Both the country’s ruling party and opposition leaders commented on Beijing’s decision to rule out open elections in Hong Kong.
The president said at the weekly Chinese Nationalist Party (KMT) meeting on Tuesday that democracy and rule of law are Hong Kong people’s core values, and that Taiwanese from all walks of life are concerned about and supportive of Hong Kongers’ calls for democratic elections.
He called on Hong Kong and Beijing authorities to exercise wisdom, tolerate different views and search for consensus through rational conversation and other peaceful means.
Ma said that only then could the public’s anxiety be mitigated and Beijing receive more stable support from the city.
On Facebook, Tsai called the restrictions imposed on the election that had been expected to highlight the territory’s democratic reforms “regrettable and disquieting.”
“Hong Kong is experiencing a political shock that has been rarely seen locally in the past few decades. [People might worry] that the city’s democracy and rule of law, which have been the pride of the Hong Kong people, will slowly be clouded by the shadow of the birdcage,” Tsai wrote.

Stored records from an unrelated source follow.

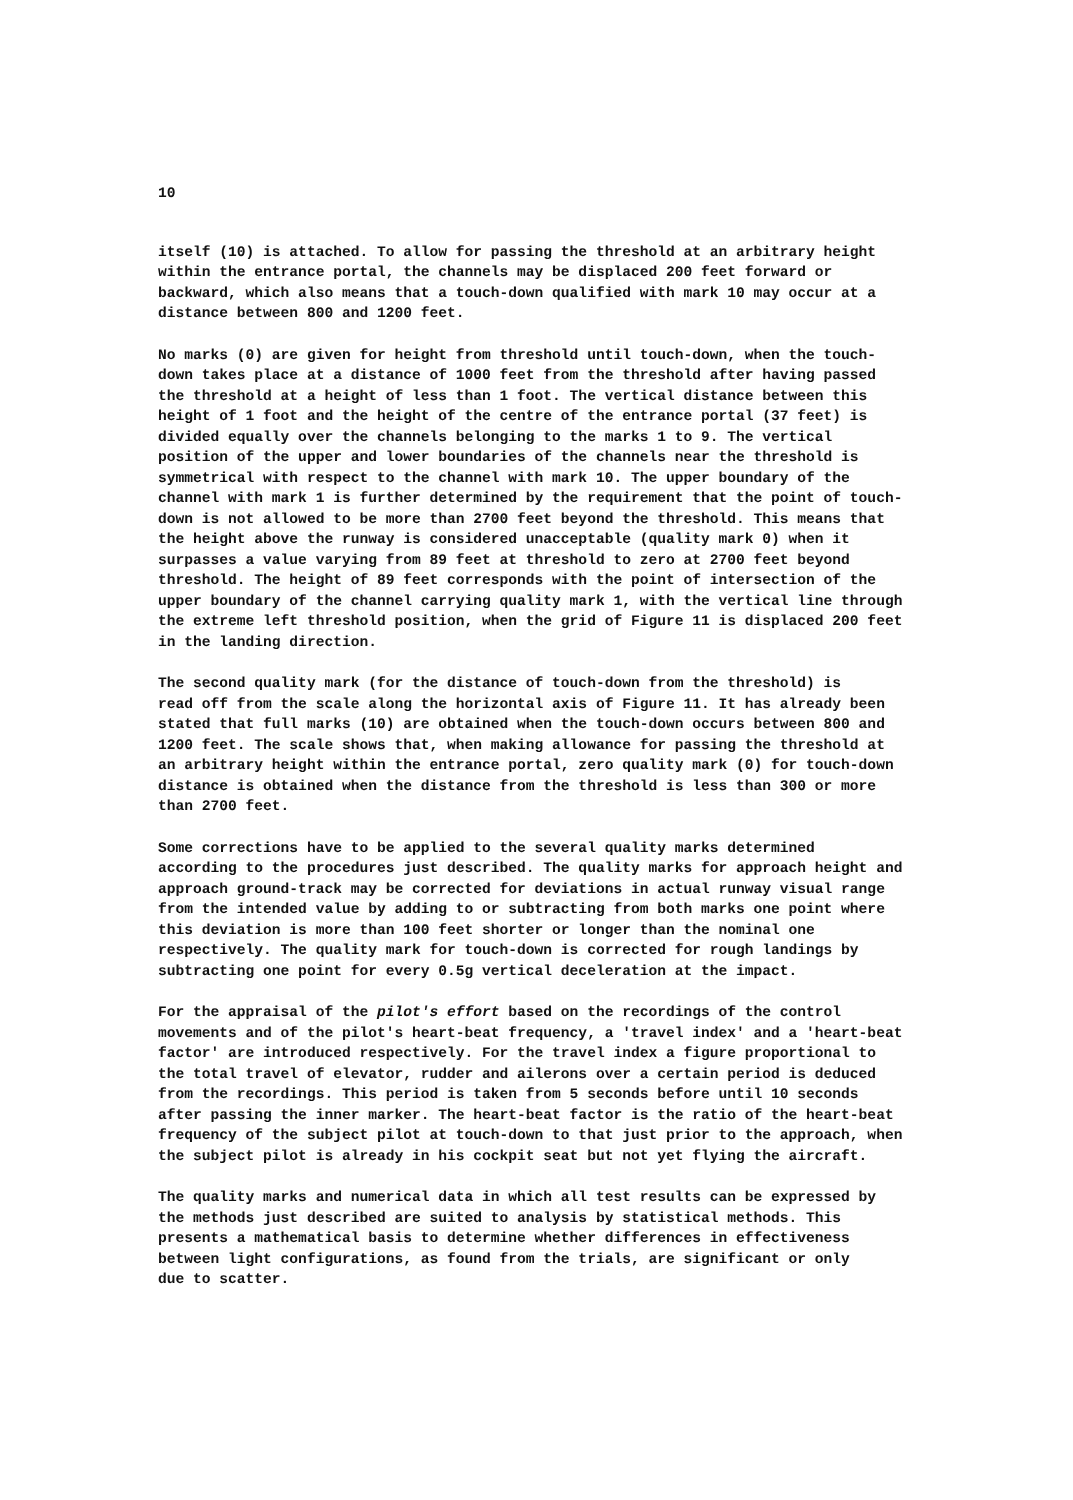10
itself (10) is attached. To allow for passing the threshold at an arbitrary height within the entrance portal, the channels may be displaced 200 feet forward or backward, which also means that a touch-down qualified with mark 10 may occur at a distance between 800 and 1200 feet.
No marks (0) are given for height from threshold until touch-down, when the touch- down takes place at a distance of 1000 feet from the threshold after having passed the threshold at a height of less than 1 foot. The vertical distance between this height of 1 foot and the height of the centre of the entrance portal (37 feet) is divided equally over the channels belonging to the marks 1 to 9. The vertical position of the upper and lower boundaries of the channels near the threshold is symmetrical with respect to the channel with mark 10. The upper boundary of the channel with mark 1 is further determined by the requirement that the point of touch- down is not allowed to be more than 2700 feet beyond the threshold. This means that the height above the runway is considered unacceptable (quality mark 0) when it surpasses a value varying from 89 feet at threshold to zero at 2700 feet beyond threshold. The height of 89 feet corresponds with the point of intersection of the upper boundary of the channel carrying quality mark 1, with the vertical line through the extreme left threshold position, when the grid of Figure 11 is displaced 200 feet in the landing direction.
The second quality mark (for the distance of touch-down from the threshold) is read off from the scale along the horizontal axis of Figure 11. It has already been stated that full marks (10) are obtained when the touch-down occurs between 800 and 1200 feet. The scale shows that, when making allowance for passing the threshold at an arbitrary height within the entrance portal, zero quality mark (0) for touch-down distance is obtained when the distance from the threshold is less than 300 or more than 2700 feet.
Some corrections have to be applied to the several quality marks determined according to the procedures just described. The quality marks for approach height and approach ground-track may be corrected for deviations in actual runway visual range from the intended value by adding to or subtracting from both marks one point where this deviation is more than 100 feet shorter or longer than the nominal one respectively. The quality mark for touch-down is corrected for rough landings by subtracting one point for every 0.5g vertical deceleration at the impact.
For the appraisal of the pilot's effort based on the recordings of the control movements and of the pilot's heart-beat frequency, a 'travel index' and a 'heart-beat factor' are introduced respectively. For the travel index a figure proportional to the total travel of elevator, rudder and ailerons over a certain period is deduced from the recordings. This period is taken from 5 seconds before until 10 seconds after passing the inner marker. The heart-beat factor is the ratio of the heart-beat frequency of the subject pilot at touch-down to that just prior to the approach, when the subject pilot is already in his cockpit seat but not yet flying the aircraft.
The quality marks and numerical data in which all test results can be expressed by the methods just described are suited to analysis by statistical methods. This presents a mathematical basis to determine whether differences in effectiveness between light configurations, as found from the trials, are significant or only due to scatter.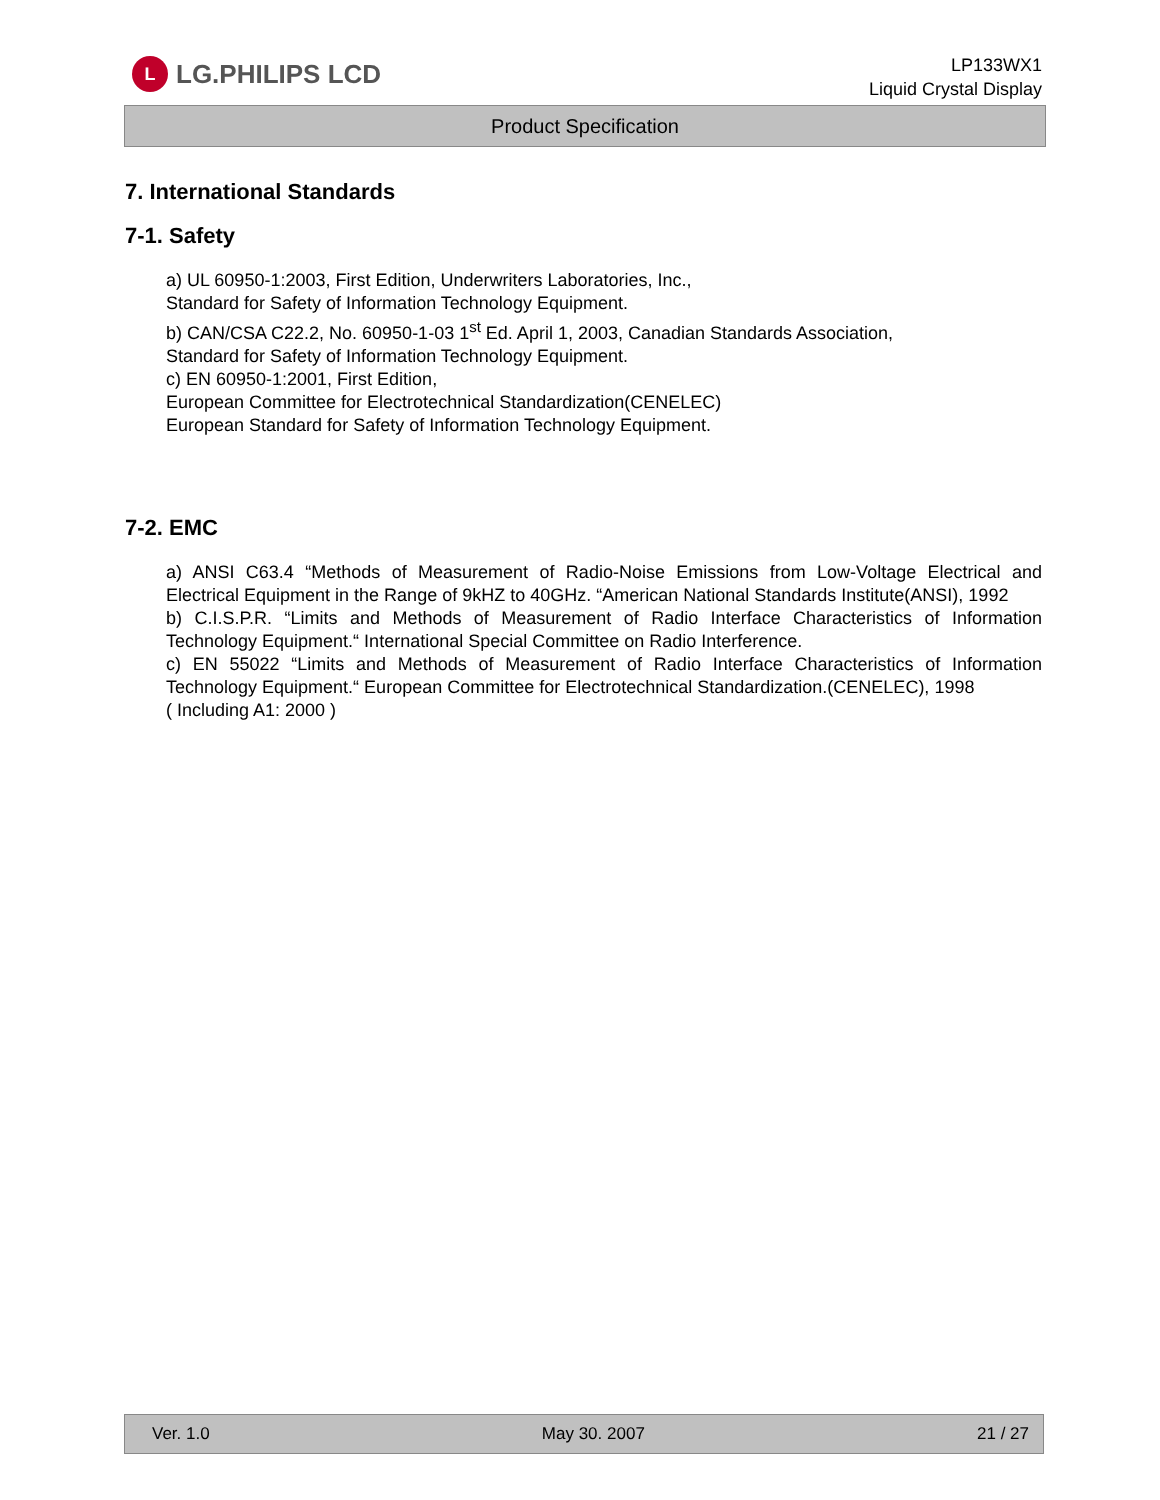L LG.PHILIPS LCD
LP133WX1
Liquid Crystal Display
Product Specification
7. International Standards
7-1. Safety
a) UL 60950-1:2003, First Edition, Underwriters Laboratories, Inc.,
Standard for Safety of Information Technology Equipment.
b) CAN/CSA C22.2, No. 60950-1-03 1<sup>st</sup> Ed. April 1, 2003, Canadian Standards Association,
Standard for Safety of Information Technology Equipment.
c) EN 60950-1:2001, First Edition,
European Committee for Electrotechnical Standardization(CENELEC)
European Standard for Safety of Information Technology Equipment.
7-2. EMC
a) ANSI C63.4 “Methods of Measurement of Radio-Noise Emissions from Low-Voltage Electrical and Electrical Equipment in the Range of 9kHZ to 40GHz. “American National Standards Institute(ANSI), 1992
b) C.I.S.P.R. “Limits and Methods of Measurement of Radio Interface Characteristics of Information Technology Equipment.“ International Special Committee on Radio Interference.
c) EN 55022 “Limits and Methods of Measurement of Radio Interface Characteristics of Information Technology Equipment.“ European Committee for Electrotechnical Standardization.(CENELEC), 1998
( Including A1: 2000 )
Ver. 1.0 May 30. 2007 21 / 27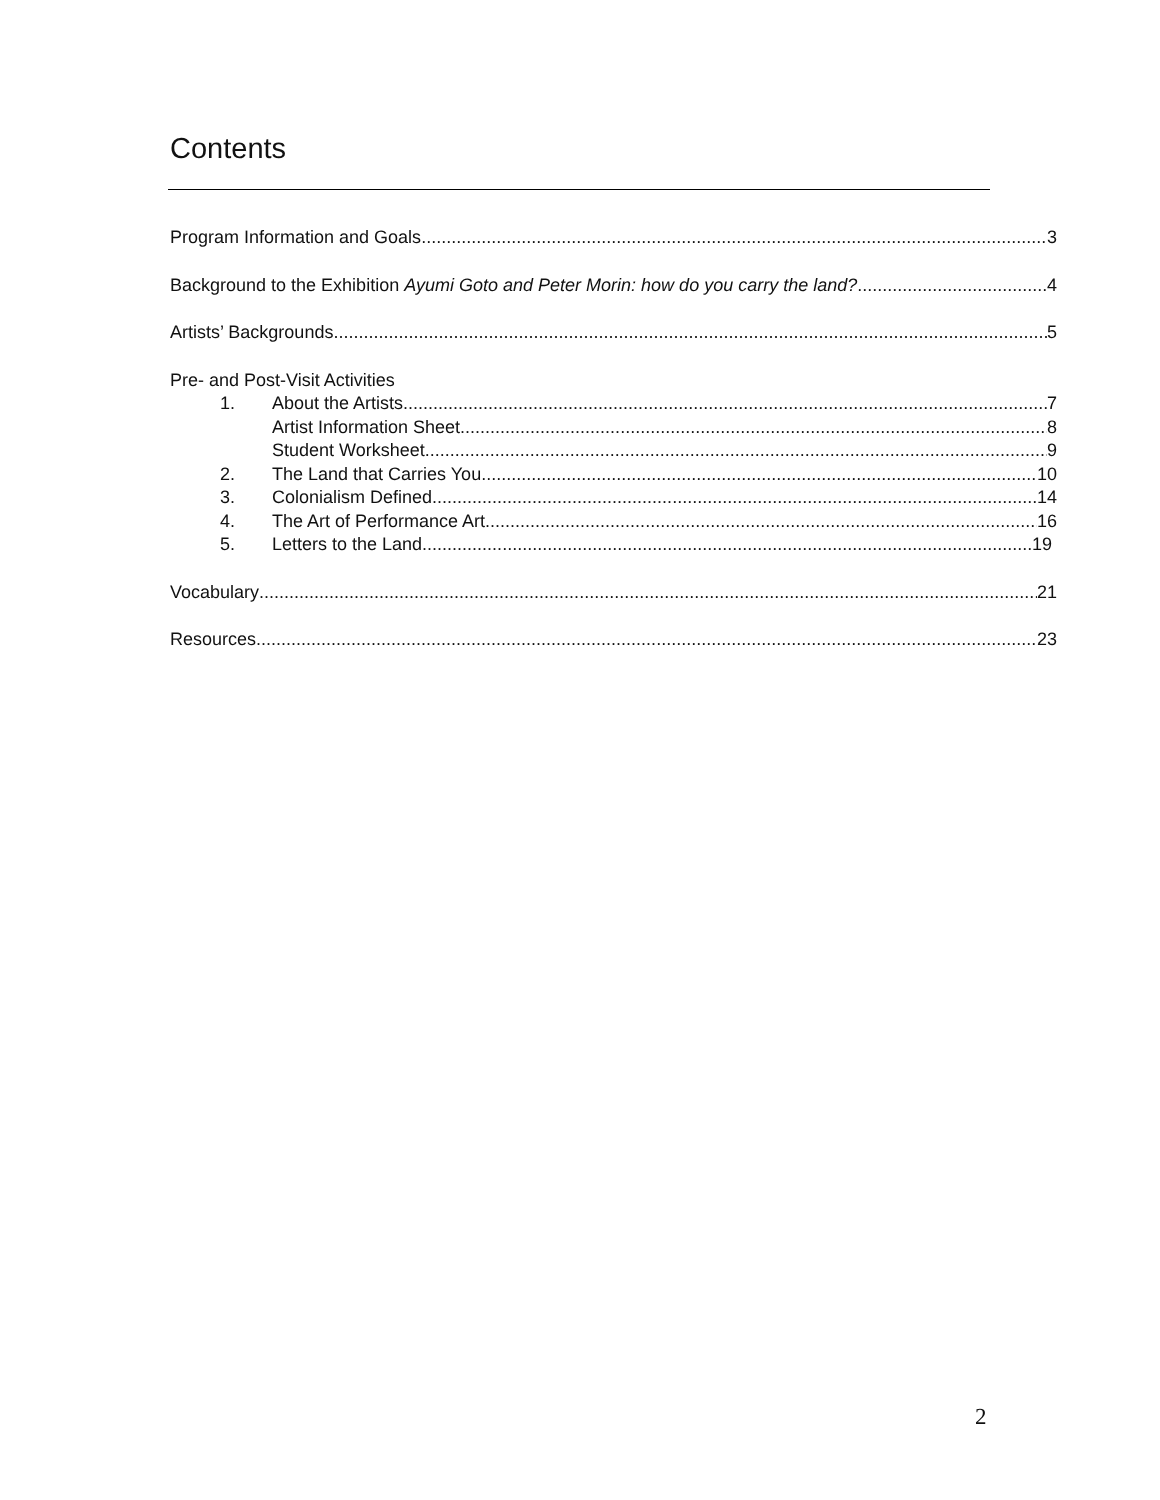Contents
Program Information and Goals 3
Background to the Exhibition Ayumi Goto and Peter Morin: how do you carry the land? 4
Artists’ Backgrounds 5
Pre- and Post-Visit Activities
1. About the Artists 7
Artist Information Sheet 8
Student Worksheet 9
2. The Land that Carries You 10
3. Colonialism Defined 14
4. The Art of Performance Art 16
5. Letters to the Land 19
Vocabulary 21
Resources 23
2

She said that many young Hong Kongers came to the Legislative Yuan in March and April to show their support for the Sunflower movement, while more stood by the protesters and students via the Internet.
“Hong Kong’s destiny and future has Taiwanese nationals’ full attention and the pursuit of democracy and freedom is a value shared by both groups,” she said. “The seed of democracy never dies; it is simply buried in the soil, hibernating. And we are now witnessing, from the city’s young generation, the possibility and vibe that could induce change to Hong Kong.”
TAO spokesperson Ma Xiaoguang (馬曉光), when asked in Beijing about Taiwan’s response to the situation, said Beijing would expect Taiwan to respect Hong Kong’s political development and the successful implementation of the “one country, two systems” policy.
He stressed that it “would not help win people’s hearts” when “a minority of people” tried to make an issue of it to “tarnish the one country, two systems policy, damage Hong Kong’s stability and prosperity and hamper the development of the cross-strait relationship.”